Oh, good morning. Thanks for taking my question, Matt.
Yeah, good morning.
First question, maybe we can just drill down maybe into the U.K. a little bit in terms of the integration and some of the synergies. Is the plan in the U.K. now to run this whole country or region under one platform, management, sales, marketing, development, or any other aspects of that business? Is that the plan going forward?
I mean, we have a common set of technologies that we use to manage the business, and that enables us to scale in the way that we have. By way of example, we use a single customer support application, a single development support application, one accounting system across the company. When we buy companies, we put them on our accounting system, etc. This enables us to scale. When you look at the U.K., in particular, we're talking about England and Wales, we always have these common sets of technology. Because we bought two in-market competitors, we will also have two operational applications that over a period of time will come together into one. That will enable us to generate more synergies than we typically would do if it was not an in-market competitor.
As such, we think the PIE acquisition will be highly synergistic over the foreseeable future.
Okay. That's good color. The second question is, when I look at your service offerings by jurisdiction, whether it's business law, whether it's real estate conveyance, a lot of boxes have been ticked. Maybe you could just talk about what you're looking for in terms of acquisitions, whether it's Canada or the U.K. region that you're mentioning. Is it just a combination of customer lists, or is it extra geography? What fills in those boxes for you, Matt, at this point?
It's both, and it's also from time to time technology. We operate in a platform business, which also can be referred to as a network business. Owning more pieces of that network makes it easier for our customers to transact. That's who we want to be. We want to make it so easy for them to do their job that they would never leave. We've been very successful in doing that in each jurisdiction we operate when you segment it by product line.

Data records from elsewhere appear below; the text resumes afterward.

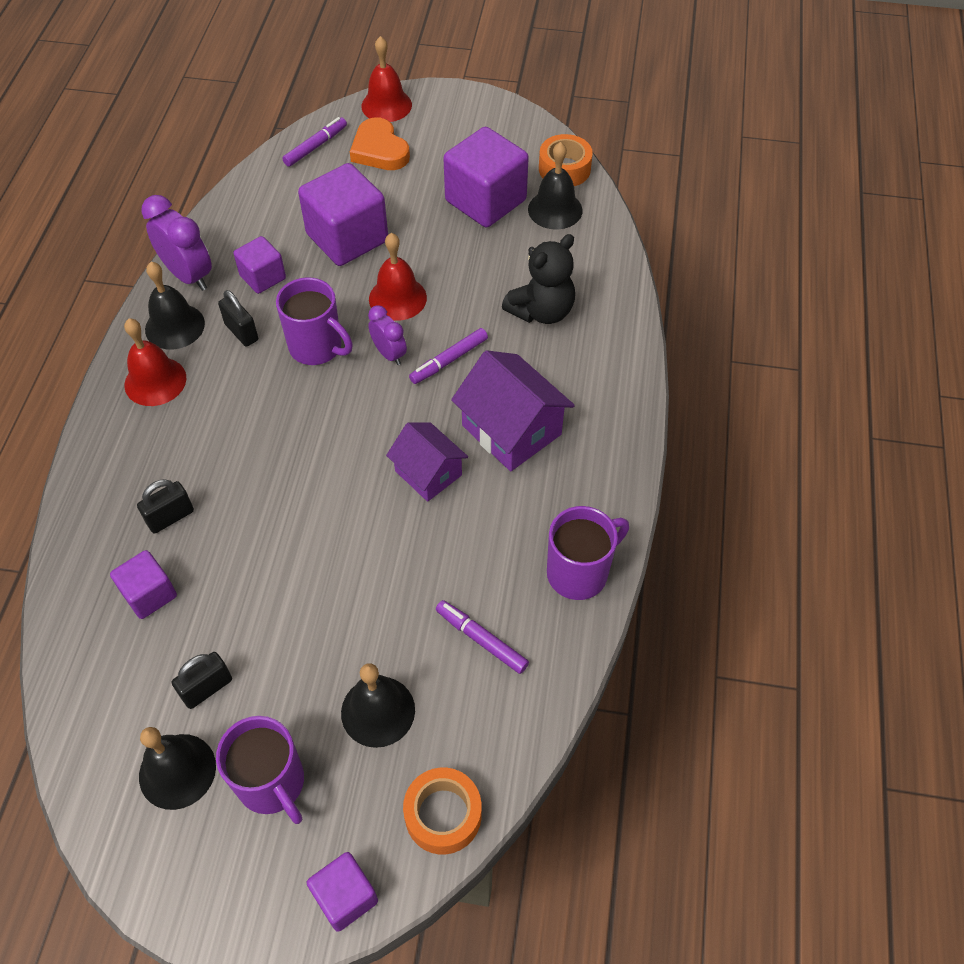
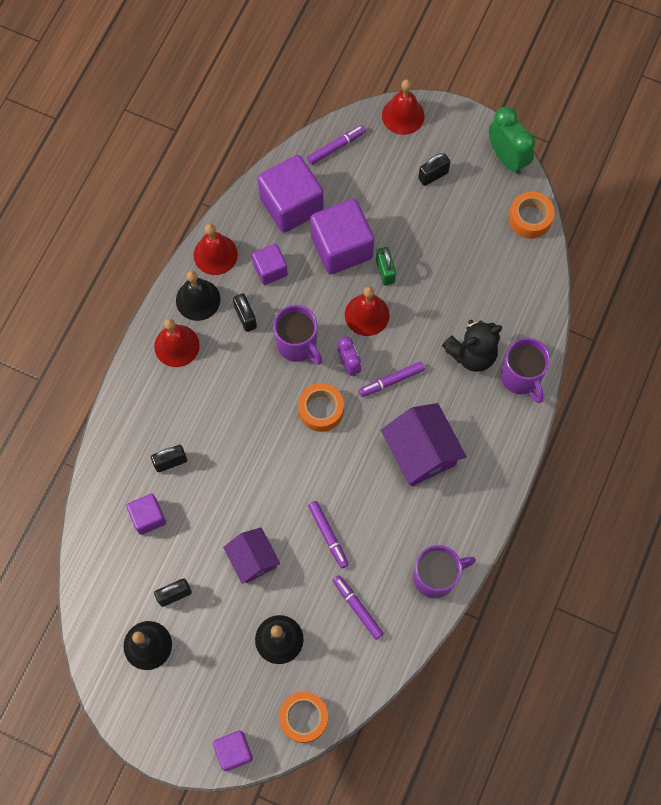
camera: 15 degrees right, 15 degrees up
purple clock [141,195,212,291] -> red bell [194,224,238,275]
purple mug [216,716,304,824] -> purple mug moved to [501,338,550,403]
orange heart [350,117,410,170] -> none
purple house [386,422,468,502] -> purple house moved to [223,527,280,584]
purple cube [443,127,529,227] -> purple cube moved to [257,155,323,233]
black bell [528,142,583,230] -> none
none -> orange tape [298,383,344,432]
none -> purple marker [308,501,349,568]
none -> green padlock [376,247,396,286]
none -> black padlock [418,153,450,186]
none -> green clock [489,107,535,174]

That flows up into the acquisition pipeline. We are consolidating our industry, and that's what we're looking at when we do this.
Okay. In the past, in our conversations, you talked about possibly expanding outside of Canada and the U.K., perhaps other Commonwealth countries. Is your focus right now that there's just so much pipeline in these two regions that that's kind of where your focus is right now?

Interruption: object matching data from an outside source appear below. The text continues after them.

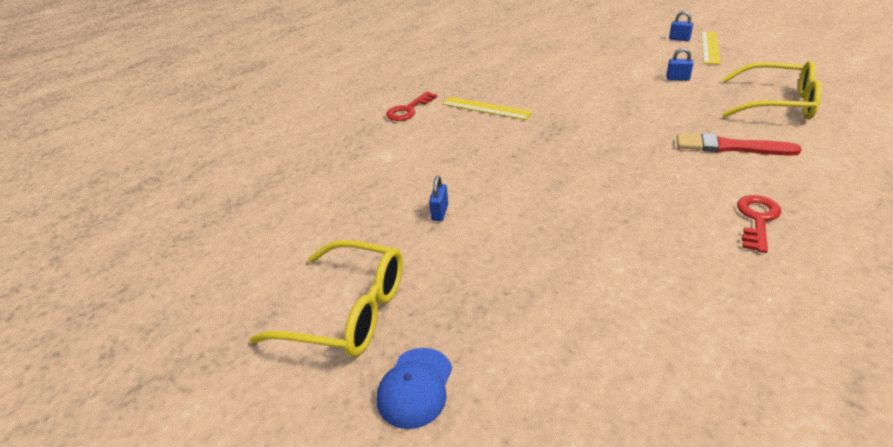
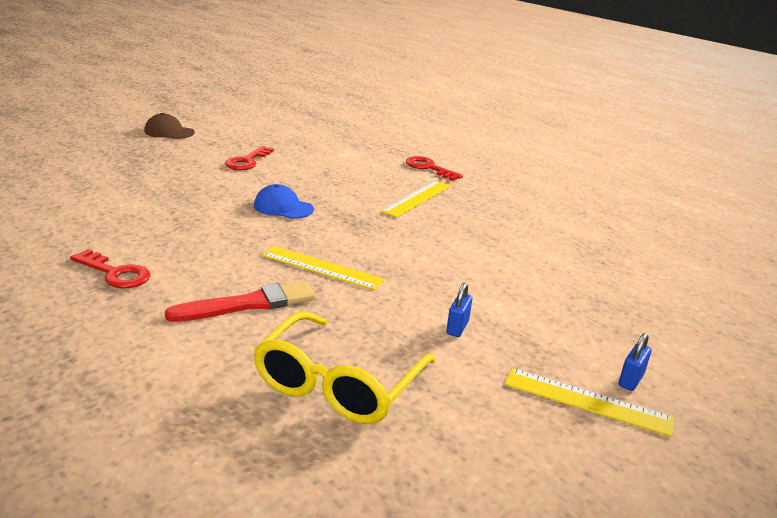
camera: 90 degrees right, 10 degrees down
yellow glasses [249,240,403,357] -> brown cap [144,113,195,139]
blue cap [377,348,452,429] -> blue cap moved to [254,184,314,219]
blue padlock [429,176,448,221] -> red key [225,146,274,170]
red brush [677,133,802,156] -> red brush turned 45 degrees clockwise [165,281,315,322]
none -> yellow ruler [262,246,385,290]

I would say the majority of our focus is there. We are looking other places, though. We've looked in Australia. We've looked in the U.S. in the past, and we continue to. I would say the U.S. is not on the near-term radar, but other jurisdictions may be.
Okay. That's great color. Thanks, Matt.
There are no further questions at this time. Please proceed.
Great. Thank you, Pam. Thank you, everyone, today for your participation. This concludes our first quarter call.